We aim to select quasar candidates based on the two large survey databases, Pan-STARRS and AllWISE. Exploring the distribution of quasars and stars in the color spaces, we find that the combination of infrared and optical photometry is more conducive to select quasar candidates. Two new color criterions (yW1W2 and izW1W2) are constructed to distinguish quasars from stars efficiently. With izW1W2, 98.30% of star contamination is eliminated, while 99.50% of quasars are retained, at least to the magnitude limit of our training set of stars. Based on the optical and infrared color features, we put forward an efficient schema to select quasar candidates and high redshift quasar candidates, in which two machine learning algorithms (XGBoost and SVM) are implemented.

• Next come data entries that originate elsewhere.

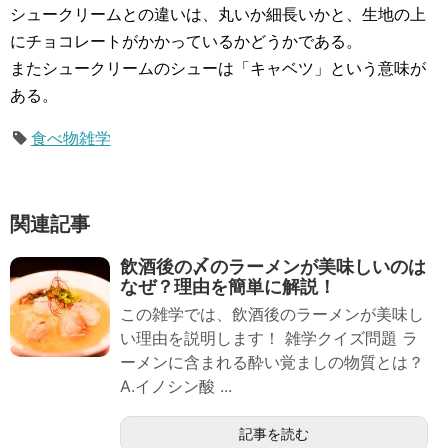
シュークリームとの違いは、丸いか細長いかと、生地の上
にチョコレートがかかっているかどうかである。
またシュークリームのシューは「キャベツ」という意味が
ある。
食べ物雑学
関連記事
飲酒後の〆のラーメンが美味しいのは
なぜ？理由を簡単に解説！
この雑学では、飲酒後のラーメンが美味し
い理由を説明します！ 雑学クイズ問題 ラ
ーメンに含まれる酔い覚ましの物質とは？
A.イノシン酸 ...
記事を読む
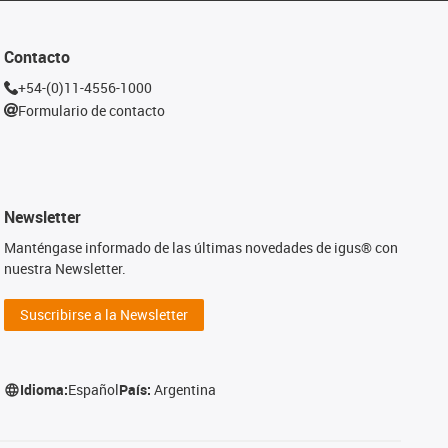
Contacto
+54-(0)11-4556-1000
Formulario de contacto
Newsletter
Manténgase informado de las últimas novedades de igus® con
nuestra Newsletter.
Suscribirse a la Newsletter
Idioma:
Español
País:
Argentina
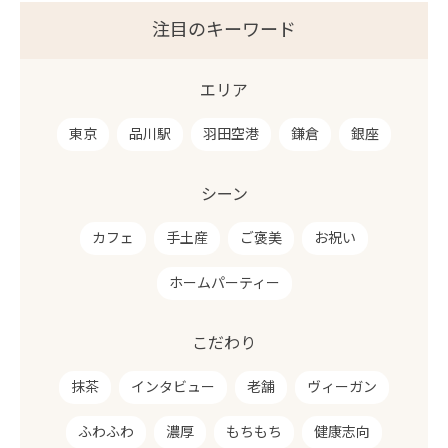
注目のキーワード
エリア
東京
品川駅
羽田空港
鎌倉
銀座
シーン
カフェ
手土産
ご褒美
お祝い
ホームパーティー
こだわり
抹茶
インタビュー
老舗
ヴィーガン
ふわふわ
濃厚
もちもち
健康志向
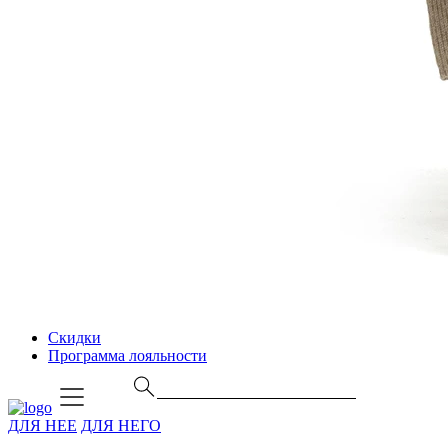
Скидки
Программа лояльности
ДЛЯ НЕЕ
ДЛЯ НЕГО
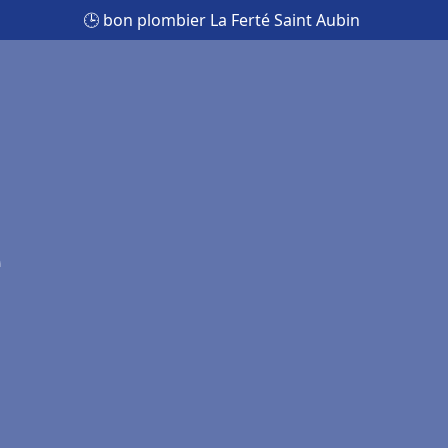
🕒 bon plombier La Ferté Saint Aubin
é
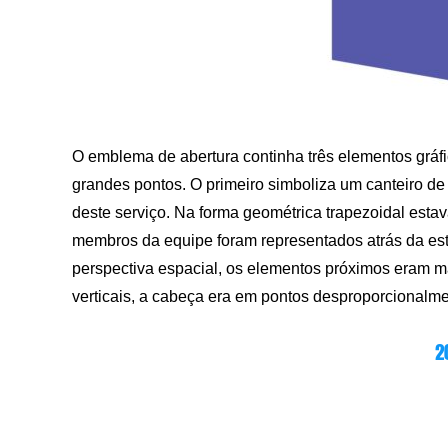
O emblema de abertura continha três elementos gráfi
grandes pontos. O primeiro simboliza um canteiro de o
deste serviço. Na forma geométrica trapezoidal estava
membros da equipe foram representados atrás da est
perspectiva espacial, os elementos próximos eram ma
verticais, a cabeça era em pontos desproporcionalm
2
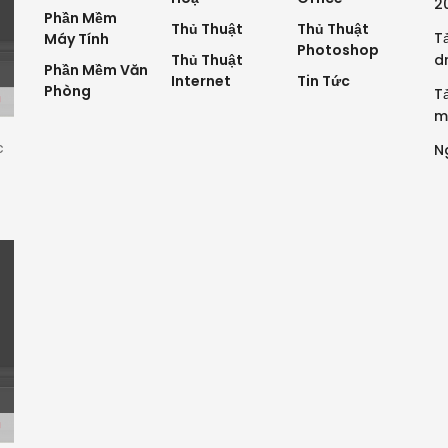
2
Phần Mềm
Thủ Thuật
Thủ Thuật
T
Máy Tính
Photoshop
Thủ Thuật
d
Phần Mềm Văn
Internet
Tin Tức
Phòng
Tả
m
c
N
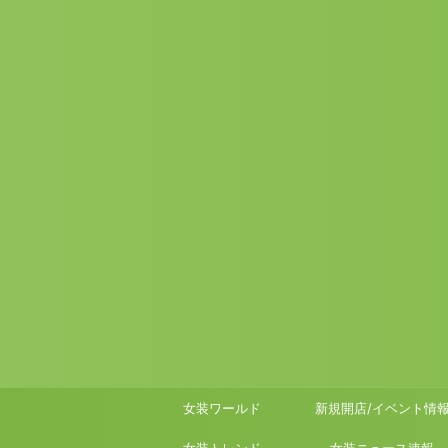
女装ワールド
新規開店/イベント情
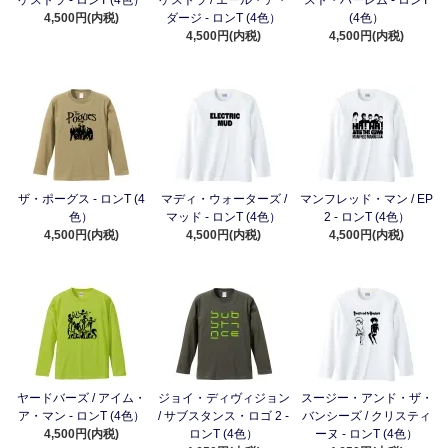
ケストラ - ロンT (4色）
ケストラ / エール・ア・
スト・ハーレム - ロンT
4,500円(内税)
ダージ - ロンT (4色）
(4色）
4,500円(内税)
4,500円(内税)
ザ・ポーグス - ロンT (4
マディ・ウォーターズ /
マンフレッド・マン / EP
色）
マッド - ロンT (4色）
2 - ロンT (4色）
4,500円(内税)
4,500円(内税)
4,500円(内税)
ヤードバーズ / アイム・
ジョイ・ディヴィジョン
スージー・アンド・ザ・
ア・マン - ロンT (4色）
/ サブスタンス・ロゴ 2 -
バンシーズ / クリスティ
4,500円(内税)
ロンT (4色）
ーヌ - ロンT (4色）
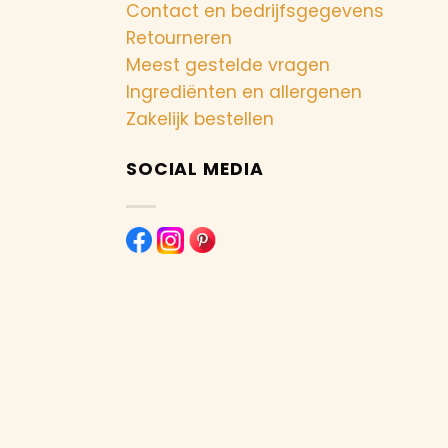
Contact en bedrijfsgegevens
Retourneren
Meest gestelde vragen
Ingrediënten en allergenen
Zakelijk bestellen
SOCIAL MEDIA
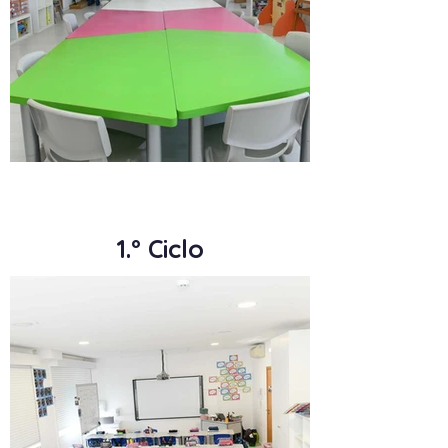
1.º Ciclo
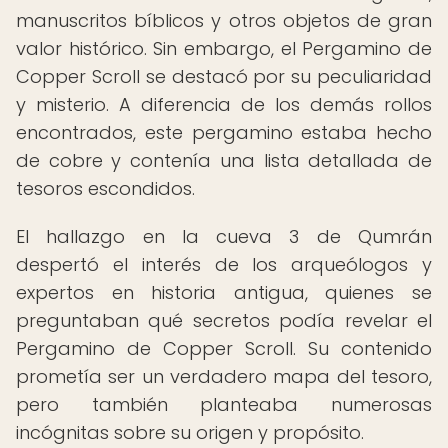
manuscritos bíblicos y otros objetos de gran
valor histórico. Sin embargo, el Pergamino de
Copper Scroll se destacó por su peculiaridad
y misterio. A diferencia de los demás rollos
encontrados, este pergamino estaba hecho
de cobre y contenía una lista detallada de
tesoros escondidos.
El hallazgo en la cueva 3 de Qumrán
despertó el interés de los arqueólogos y
expertos en historia antigua, quienes se
preguntaban qué secretos podía revelar el
Pergamino de Copper Scroll. Su contenido
prometía ser un verdadero mapa del tesoro,
pero también planteaba numerosas
incógnitas sobre su origen y propósito.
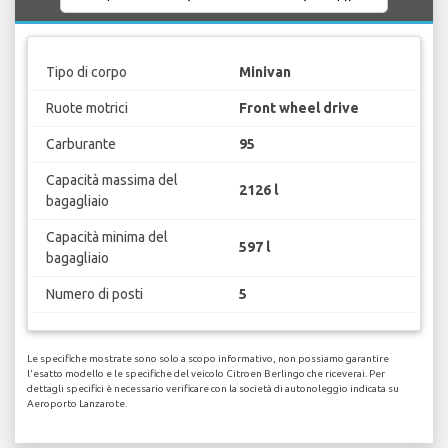
Tipo di corpo
Minivan
Ruote motrici
Front wheel drive
Carburante
95
Capacità massima del
2126 l
bagagliaio
Capacità minima del
597 l
bagagliaio
Numero di posti
5
Le specifiche mostrate sono solo a scopo informativo, non possiamo garantire
l'esatto modello e le specifiche del veicolo Citroen Berlingo che riceverai. Per
dettagli specifici è necessario verificare con la società di autonoleggio indicata su
Aeroporto Lanzarote.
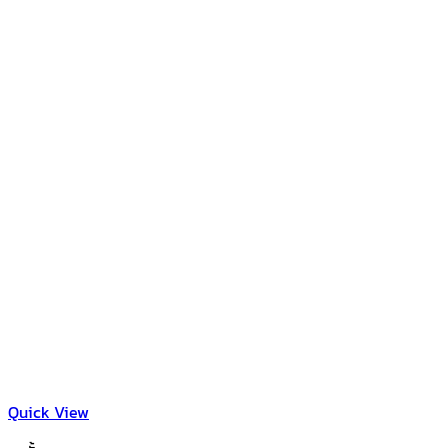
Quick View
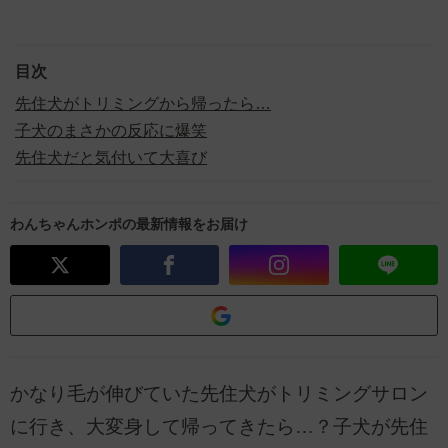
目次
先住犬がトリミングから帰ったら…
子犬のまさかの反応に爆笑
先住犬だと気付いて大喜び
わんちゃんホンポの最新情報をお届け
かなり毛が伸びていた先住犬がトリミングサロン
に行き、大変身して帰ってきたら…？子犬が先住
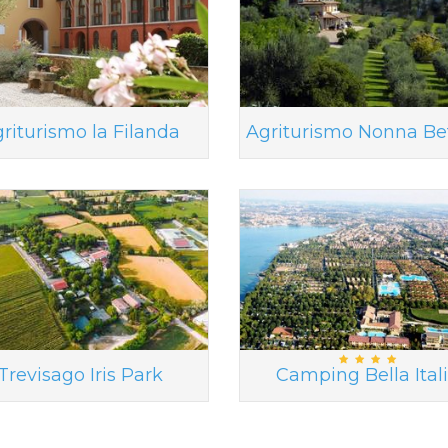
riturismo la Filanda
Agriturismo Nonna Be
Trevisago Iris Park
Camping Bella Ital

The XGBoost and SVM classifiers have proven to be very effective with accuracy of 99.46% when 8Color as input pattern and default model parameters. Applying the two optimal classifiers to the unknown Pan-STARRS and AllWISE cross-matched data set, a total of 2,006,632 intersected sources are predicted to be quasar candidates given quasar probability larger than 0.5 (i.e. P_QSO>0.5). Among them, 1,201,211 have high probability (P_QSO>0.95). For these newly predicted quasar candidates, a regressor is constructed to estimate their redshifts. Finally 7,402 z>3.5 quasars are obtained. Given the magnitude limitation and site of the LAMOST telescope, part of these candidates will be used as the input catalogue of the LAMOST telescope for follow-up observation, and the rest may be observed by other telescopes.